Some 369 people are still listed as missing since the end of the Gulf War that erupted when Iraq invaded Kuwait in August 1990.
Today’s press statement followed a briefing to the Council’s by Ambassador Gennady Tarasov, the Secretary-General’s High-Level Coordinator for the issue of missing Kuwaiti and third-country nationals and the repatriation of Kuwaiti property.
Mr. Tarasov briefed the 15-member panel on the latest Secretary-General’s report on the issue, which noted that a confidence- and cooperation-building period between Iraq and Kuwait – which was launched in April last year – had proven useful.
“It has helped to strengthen the practical cooperation between the parties concerned and to streamline the activities of various Iraqi Government bodies and institutions… thus demonstrating that a genuine effort can bring results,” the report stated.

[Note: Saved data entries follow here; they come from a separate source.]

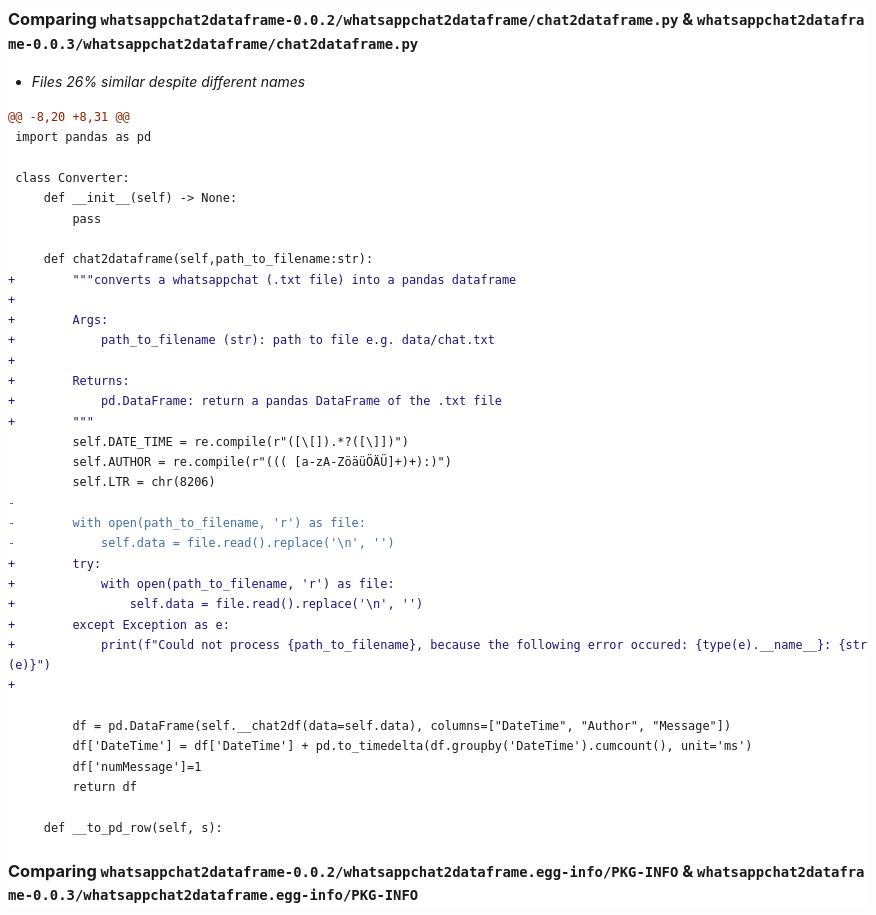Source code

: 
### Comparing `whatsappchat2dataframe-0.0.2/whatsappchat2dataframe/chat2dataframe.py` & `whatsappchat2dataframe-0.0.3/whatsappchat2dataframe/chat2dataframe.py`

 * *Files 26% similar despite different names*

```diff
@@ -8,20 +8,31 @@
 import pandas as pd
 
 class Converter:
     def __init__(self) -> None:
         pass
 
     def chat2dataframe(self,path_to_filename:str):
+        """converts a whatsappchat (.txt file) into a pandas dataframe
+
+        Args:
+            path_to_filename (str): path to file e.g. data/chat.txt
+
+        Returns:
+            pd.DataFrame: return a pandas DataFrame of the .txt file
+        """
         self.DATE_TIME = re.compile(r"([\[]).*?([\]])")
         self.AUTHOR = re.compile(r"((( [a-zA-ZöäüÖÄÜ]+)+):)")
         self.LTR = chr(8206)
-
-        with open(path_to_filename, 'r') as file:
-            self.data = file.read().replace('\n', '')
+        try:
+            with open(path_to_filename, 'r') as file:
+                self.data = file.read().replace('\n', '')
+        except Exception as e:
+            print(f"Could not process {path_to_filename}, because the following error occured: {type(e).__name__}: {str(e)}")
+        
 
         df = pd.DataFrame(self.__chat2df(data=self.data), columns=["DateTime", "Author", "Message"])
         df['DateTime'] = df['DateTime'] + pd.to_timedelta(df.groupby('DateTime').cumcount(), unit='ms')
         df['numMessage']=1
         return df
 
     def __to_pd_row(self, s):
```

### Comparing `whatsappchat2dataframe-0.0.2/whatsappchat2dataframe.egg-info/PKG-INFO` & `whatsappchat2dataframe-0.0.3/whatsappchat2dataframe.egg-info/PKG-INFO`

The Council statement noted several recent positive developments, including the discovery of missing Iraqis in Kuwait and the implementation of a plan to investigate the possibility that missing Kuwaitis may be found at new burial sites in Iraq.
Council members also welcomed a series of measures taken by the Iraqi Government, such as the publication of the names and pictures of missing persons on the website of the Iraqi human rights ministry, coupled with a request for anyone with information to come forward.
In addition, Kuwait is spending almost $1 million to fund a project backed by the UN Assistance Mission for Iraq (UNAMI) and the UN Office for Project Services (UNOPS) to help build the capacity of the Iraqi human rights ministry in mass grave excavations and the identification of missing persons.
However, the press statement said only “limited progress” has been made recently on clarifying the fate of the Kuwaiti national archives.
The Council also agreed today to finance the activities of the High-Level Coordinator for another six months.